1. Field of the Invention
The present invention relates to a hetero-junction bipolar transistor, more particularly to a high output hetero-junction bipolar transistor having a multi-finger structure.
2. Description of the Related Art
A hetero-junction bipolar transistor is capable of achieving a high current gain, .beta., and is therefore used in high-frequency, high-output devices. Hetero-junction bipolar transistors using an AlGaAs/GaAs material have been commercialized.
In a hetero-junction bipolar transistor, in order to prevent the collector current from increasing due to heat generation and to prevent current concentration in a particular transistor in a multi-finger type high-output transistor set including a plurality of transistors, a GaAs ballast resistor layer having a relatively high resistance is located between an emitter AlGaAs layer and an emitter electrode to decrease the voltage and prevent a steep increase from occurring in the collector current.
FIG. 3 is an energy band diagram of an AlGaAs/GaAs hetero-junction bipolar transistor of the prior art. In FIG. 3, an n.sup.- -GaAs ballast resistor layer is provided between an n-AlGaAs emitter layer and an emitter electrode (not shown).
In the prior art hetero-junction bipolar transistor based on AlGaAs/GaAs, there has been a problem that the ballast resistance (resistance between the emitter layer and the emitter electrode) cannot be exactly controlled even when the concentration of impurities in the n.sup.- -GaAs ballast resistor layer is exactly controlled.
According to the present inventors' knowledge, it is considered that the problem of the prior art described above occurs as the pinning level of the band changes due to the effect of impurities trapped in the AlGaAs layer in the hetero-junction between the ballast resistor layer and the adjacent AlGaAs layer, thus causing the relative position of the lower end of the conduction band, with respect to the Fermi level E.sub.F, to change, depending on the quantity of impurities trapped.
That is, because the ballast resistor layer and the adjacent AlGaAs layer form a hetero-junction, a notch is formed at the lower end of the conduction band at the hetero-junction interface, as shown in FIG. 3, and the notch contributes to the increase in resistance. Thus it is supposed that, as the relative position of the lower end of the conduction band with respect to the Fermi level E.sub.F changes, the resistance due to the notch changes thereby making it impossible to exactly control the total ballast resistance even when the resistance of the ballast resistor layer is exactly controlled through precise control of the concentration of impurities in the ballast resistor layer and of the thickness of the ballast resistor layer.

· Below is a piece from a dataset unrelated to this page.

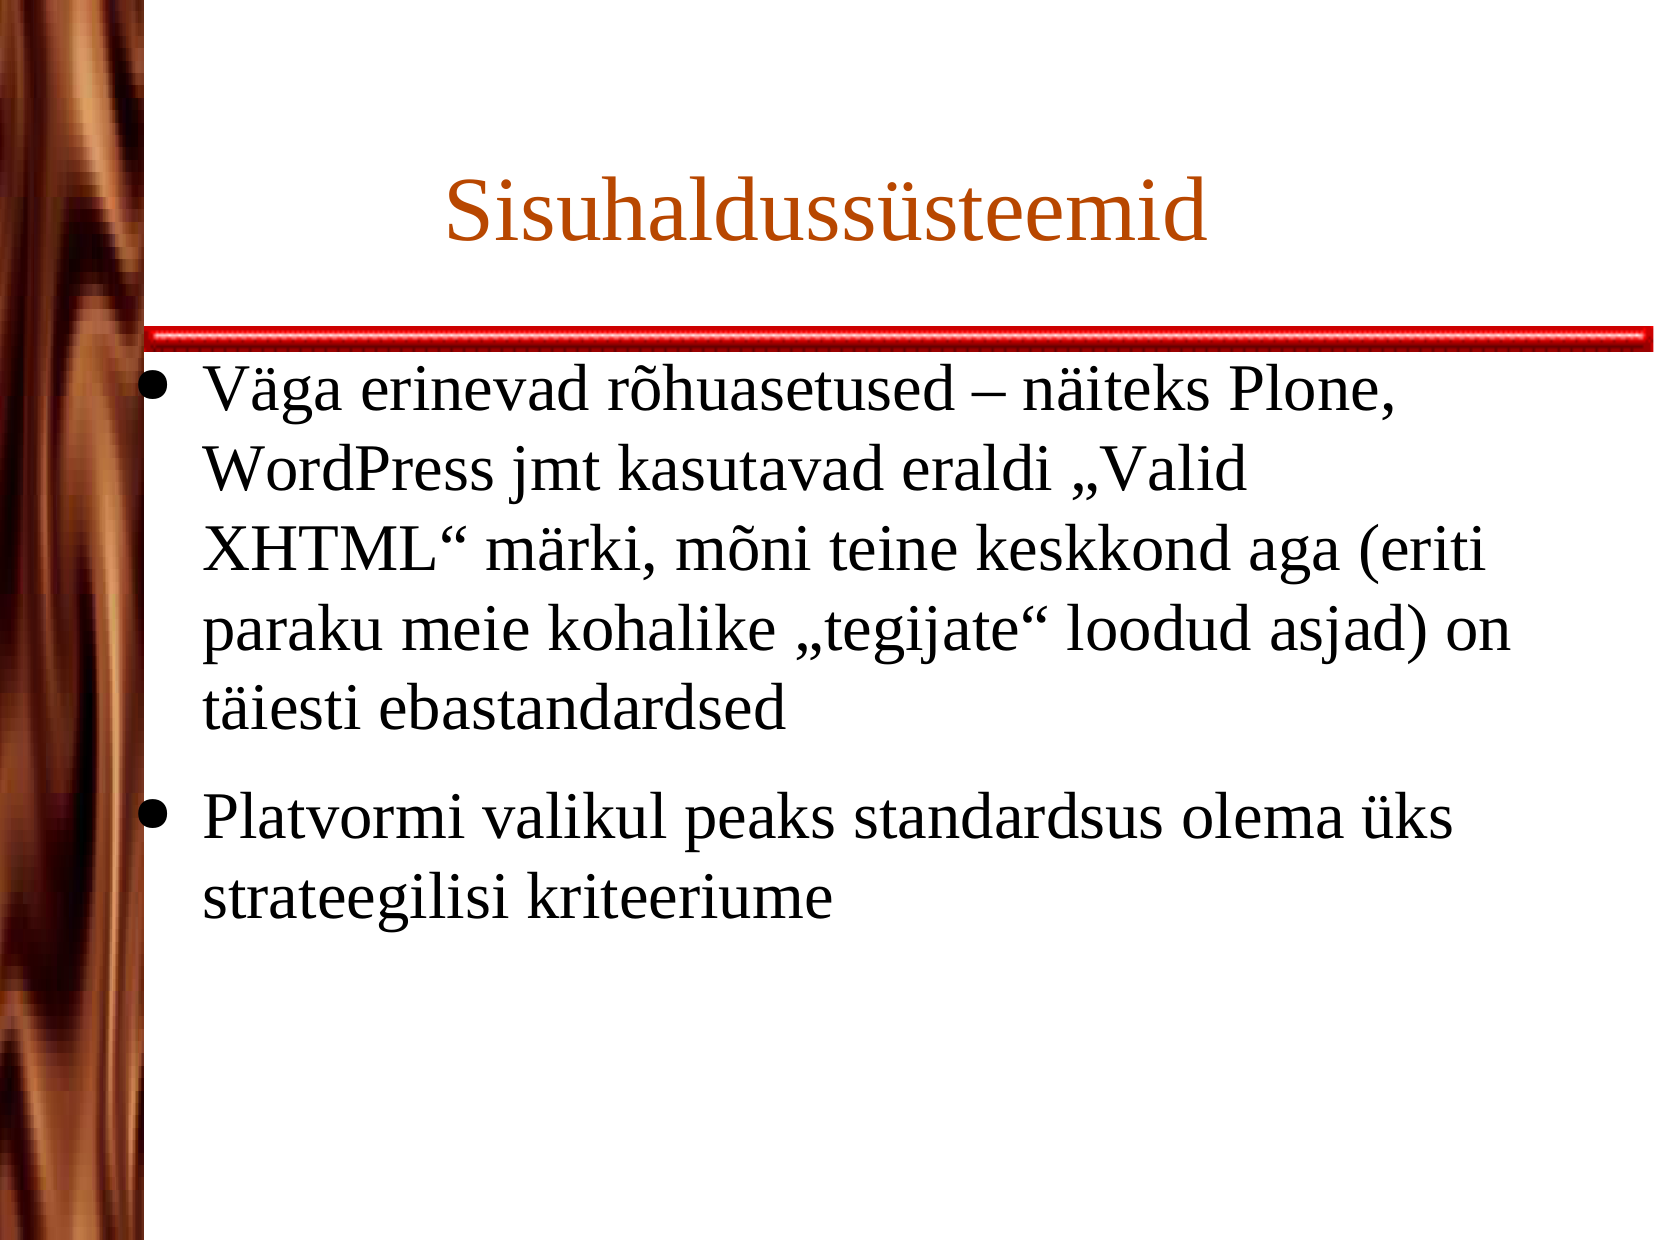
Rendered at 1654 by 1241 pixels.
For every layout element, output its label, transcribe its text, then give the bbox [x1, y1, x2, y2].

In order to overcome this problem, the present inventors have studied a process of forming the ballast resistor layer from the same AlGaAs layer as the emitter layer. However, the AlGaAs layer is likely to trap impurities because of the Al component as described above. Such a constitution is also subject to a deterioration in current stability characteristics, that is, current changes significantly with time when a specified amount of current is supplied, supposedly due to the quality of the hetero-junction interface between the AlGaAs emitter layer and the GaAs base layer and the quality of the AlGaAs layer itself, thus resulting in deteriorating reliability of the device.